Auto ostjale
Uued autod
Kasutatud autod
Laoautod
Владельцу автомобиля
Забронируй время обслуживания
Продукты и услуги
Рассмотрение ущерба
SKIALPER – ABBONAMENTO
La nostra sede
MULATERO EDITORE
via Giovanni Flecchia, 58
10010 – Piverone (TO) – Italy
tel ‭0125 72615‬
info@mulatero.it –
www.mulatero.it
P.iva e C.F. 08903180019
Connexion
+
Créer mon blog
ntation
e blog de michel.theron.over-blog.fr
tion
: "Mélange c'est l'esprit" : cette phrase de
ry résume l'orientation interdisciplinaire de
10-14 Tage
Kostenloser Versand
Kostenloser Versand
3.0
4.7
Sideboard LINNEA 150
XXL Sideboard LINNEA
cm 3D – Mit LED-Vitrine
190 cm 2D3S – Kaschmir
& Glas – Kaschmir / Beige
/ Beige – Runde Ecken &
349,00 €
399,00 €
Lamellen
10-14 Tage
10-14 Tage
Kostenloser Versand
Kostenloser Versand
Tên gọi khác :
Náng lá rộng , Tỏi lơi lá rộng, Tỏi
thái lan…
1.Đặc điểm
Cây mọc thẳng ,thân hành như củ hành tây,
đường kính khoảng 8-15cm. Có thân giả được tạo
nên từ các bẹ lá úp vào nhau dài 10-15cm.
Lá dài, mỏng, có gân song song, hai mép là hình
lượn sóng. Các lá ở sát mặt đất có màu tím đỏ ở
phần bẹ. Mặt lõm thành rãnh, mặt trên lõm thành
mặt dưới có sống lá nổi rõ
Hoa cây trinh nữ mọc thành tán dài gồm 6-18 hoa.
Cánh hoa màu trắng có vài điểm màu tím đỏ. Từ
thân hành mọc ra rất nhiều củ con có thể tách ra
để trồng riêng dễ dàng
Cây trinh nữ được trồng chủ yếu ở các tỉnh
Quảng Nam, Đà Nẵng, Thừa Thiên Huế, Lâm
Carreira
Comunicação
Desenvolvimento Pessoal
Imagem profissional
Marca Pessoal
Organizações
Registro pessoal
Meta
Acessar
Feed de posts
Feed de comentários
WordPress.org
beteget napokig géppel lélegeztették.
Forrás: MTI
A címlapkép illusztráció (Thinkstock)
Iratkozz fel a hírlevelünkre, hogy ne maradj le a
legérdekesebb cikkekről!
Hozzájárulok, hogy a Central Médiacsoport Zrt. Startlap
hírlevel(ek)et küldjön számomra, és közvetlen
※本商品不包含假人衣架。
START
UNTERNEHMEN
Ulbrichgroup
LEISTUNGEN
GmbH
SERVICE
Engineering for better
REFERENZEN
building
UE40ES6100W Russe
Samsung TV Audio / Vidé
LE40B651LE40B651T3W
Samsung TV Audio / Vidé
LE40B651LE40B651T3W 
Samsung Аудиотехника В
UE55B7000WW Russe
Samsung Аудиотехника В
+---+
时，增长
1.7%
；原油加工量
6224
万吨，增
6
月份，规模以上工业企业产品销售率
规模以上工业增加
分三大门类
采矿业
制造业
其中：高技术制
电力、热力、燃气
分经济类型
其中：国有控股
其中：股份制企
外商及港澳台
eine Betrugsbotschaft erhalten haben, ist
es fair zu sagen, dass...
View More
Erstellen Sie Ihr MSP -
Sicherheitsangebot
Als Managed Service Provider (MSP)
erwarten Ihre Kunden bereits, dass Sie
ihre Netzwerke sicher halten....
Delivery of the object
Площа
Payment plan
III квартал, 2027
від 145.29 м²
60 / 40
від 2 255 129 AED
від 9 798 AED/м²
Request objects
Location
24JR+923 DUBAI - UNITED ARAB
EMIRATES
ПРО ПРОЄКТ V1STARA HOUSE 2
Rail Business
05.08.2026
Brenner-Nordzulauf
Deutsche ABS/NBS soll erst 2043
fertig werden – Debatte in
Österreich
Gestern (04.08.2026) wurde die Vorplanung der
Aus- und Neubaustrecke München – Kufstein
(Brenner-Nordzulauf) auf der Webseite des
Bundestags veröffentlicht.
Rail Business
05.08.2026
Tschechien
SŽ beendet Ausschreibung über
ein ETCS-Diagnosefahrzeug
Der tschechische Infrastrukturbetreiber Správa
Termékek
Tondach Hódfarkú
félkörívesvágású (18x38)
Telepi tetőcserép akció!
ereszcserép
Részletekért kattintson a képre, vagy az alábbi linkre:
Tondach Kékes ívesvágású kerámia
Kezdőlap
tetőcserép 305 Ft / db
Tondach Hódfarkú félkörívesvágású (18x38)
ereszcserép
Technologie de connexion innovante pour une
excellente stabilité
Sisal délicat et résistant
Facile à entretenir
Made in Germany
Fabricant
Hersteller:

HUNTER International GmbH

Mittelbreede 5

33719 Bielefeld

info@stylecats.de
+---+
* **TASK OBJECTIVE**:
Retype the portion of the data above that starts on the line with "www.mulatero.it" and finishes on the line with "Lá dài, mỏng, có", including both of those lines.

* **RESPONSE TO THIS EXERCISE**:
www.mulatero.it
P.iva e C.F. 08903180019
Connexion
+
Créer mon blog
ntation
e blog de michel.theron.over-blog.fr
tion
: "Mélange c'est l'esprit" : cette phrase de
ry résume l'orientation interdisciplinaire de
10-14 Tage
Kostenloser Versand
Kostenloser Versand
3.0
4.7
Sideboard LINNEA 150
XXL Sideboard LINNEA
cm 3D – Mit LED-Vitrine
190 cm 2D3S – Kaschmir
& Glas – Kaschmir / Beige
/ Beige – Runde Ecken &
349,00 €
399,00 €
Lamellen
10-14 Tage
10-14 Tage
Kostenloser Versand
Kostenloser Versand
Tên gọi khác :
Náng lá rộng , Tỏi lơi lá rộng, Tỏi
thái lan…
1.Đặc điểm
Cây mọc thẳng ,thân hành như củ hành tây,
đường kính khoảng 8-15cm. Có thân giả được tạo
nên từ các bẹ lá úp vào nhau dài 10-15cm.
Lá dài, mỏng, có gân song song, hai mép là hình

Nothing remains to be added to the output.